Hier EP-Review "Penzion Kanonir"
Original : http://www.triggerfish.de/index.php?option=com_content&task=view&id=16287&Itemid=83
VIERKANTTRETLAGER klingen wie die frühen TOCOTRONIC, welche die späten TOMTE covern.
Zack-Bumm! Musik rezensieren kann so einfach sein.
Dochso sehr sich die Band über diesen voreiligen Vergleich ärgern würde, so unzufrieden ist auch der Verfasser dieser Plattenkritik mit dieser Gegenüberstellung: Denn derart offensichtlich sollte es nicht sein.
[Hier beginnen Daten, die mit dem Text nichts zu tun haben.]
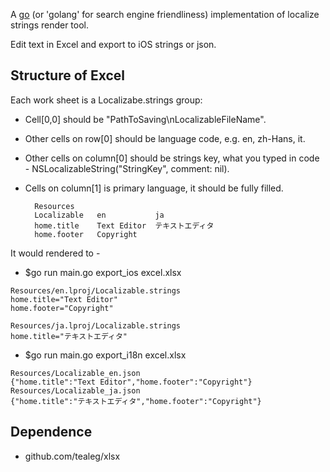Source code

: A [go](http://www.golang.org) (or 'golang' for search engine friendliness) implementation of localize strings render tool.

Edit text in Excel and export to iOS strings or json.

## Structure of Excel
Each work sheet is a Localizabe.strings group:

* Cell[0,0] should be "PathToSaving\nLocalizableFileName".
* Other cells on row[0] should be language code, e.g. en, zh-Hans, it.
* Other cells on column[0] should be strings key, what you typed in code - NSLocalizableString("StringKey", comment: nil).
* Cells on column[1] is primary language, it should be fully filled.

		Resources
		Localizable   en           ja
		home.title    Text Editor  テキストエディタ
		home.footer   Copyright

It would rendered to -

* $go run main.go export_ios excel.xlsx
```
Resources/en.lproj/Localizable.strings
home.title="Text Editor"
home.footer="Copyright"

Resources/ja.lproj/Localizable.strings
home.title="テキストエディタ"
```

* $go run main.go export_i18n excel.xlsx
```
Resources/Localizable_en.json
{"home.title":"Text Editor","home.footer":"Copyright"}
Resources/Localizable_ja.json
{"home.title":"テキストエディタ","home.footer":"Copyright"}
```

## Dependence

* github.com/tealeg/xlsx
Parallelen gibt es natürlich. Mit TOCOTRONIC haben die vier von VIERKANTTRETLAGER den trockenen, geradlinigen Gitarrensound gemein (und manchmal auch die Texte), von TOMTE borgt sich Sänger Max Leßmann gelegentlich die gedehnten Thees-Uhlmann-Vokale (und manchmal auch, na ja, die Texte). Zwar stammt das Quartett aus Husum und nicht aus Hamburg, aber immerhin wurde dort die Debüt-EP „Penzion Kanonir“ aufgenommen (mit dem STERNE-Produzenten Gregor Henning) und gemastert (von Chris von Rautenkranz).
Als die ersten der hier versammelten fünf Stücke eingespielt wurden, waren die Bandmitglieder um die 16 Jahre alt (und auch jetzt sind sie noch nicht alle in einem Alter, in dem man sich jeden Film ansehen darf). Umso verblüffender ist die Abgezocktheit, mit der sie ihre Musik verkaufen. VIERKANTTRETLAGER kümmern sich selbst um Live-Buchungen, Produktions-Finanzierung und Cover-Gestaltung, und in ihre Lyrics packen sie schon ein solches Maß an Weltzweifel, dass Thom Yorke stolz auf sie wäre. „Hast Du schon gehört / Und hast du nicht gesehen / Alles ist im Fluss / Wir werden untergehen“, singt Leßmann in dem schrammelnden Titelstück mit den schönen Akkordwechseln. Dieses findet sich hier auch in einer langsameren „Dinnerversion“ wieder, als polternden Swing mit Saxophon und lässigem Piano, wobei es eher nach Tom Waits als nach Frank Sinatra klingt und deswegen weniger geeignet für die Beschallung eines entspannten Abendessens scheint.
Mehr Zweifel gibt es in den Texten von „Hooligans“, wo es heißt: „Und die Hooligans aus Nummer 10 / sie singen ihr trauriges Lied / Sie singen: Ihr könnt nach Hause gehen / Wenn wir wüssten, wo das liegt.“ Ein treibender Basslauf macht die Orientierungslosigkeit jedoch sexy und tanzbar.
Man freut sich auch, dass diese Jungspunde PETER SARSTEDTs wehmütigen Klassiker „Where Do You Go To (My Lovely)“ überhaupt wahrgenommen haben; ihre eingedeutschte Coverversion „Wo gehst du heute nacht hin“ ist allerdings der einzige Schwachpunkt auf dieser EP. Musikalisch hat sie nicht viel hinzuzufügen (sogar das Akkordeon durfte bleiben, es gibt allenfalls etwas weniger verträumten Sixties-Hall), textlich wirkt sie doch recht schief und bemüht. Dabei leuchtet die Wahl dieses Songs ein – die Nummer passt stimmungsmäßig gut zu ihren Eigenkompositionen.
Alles in Allem bleibt die „Penzion Kanonir“-EP ein solider, gelungener Appetizer. Und wenn im nächsten Jahr das erste Album von VIERKANTTRETLAGER erscheint, werden sich sicherlich auch bald die lästigen Vergleiche mit den Veteranen der Hamburger Schule erübrigt haben. Genug eigene Qualitäten beweisen die Jungs hier – und mit Schule haben sie bald sowieso nichts mehr am Hut.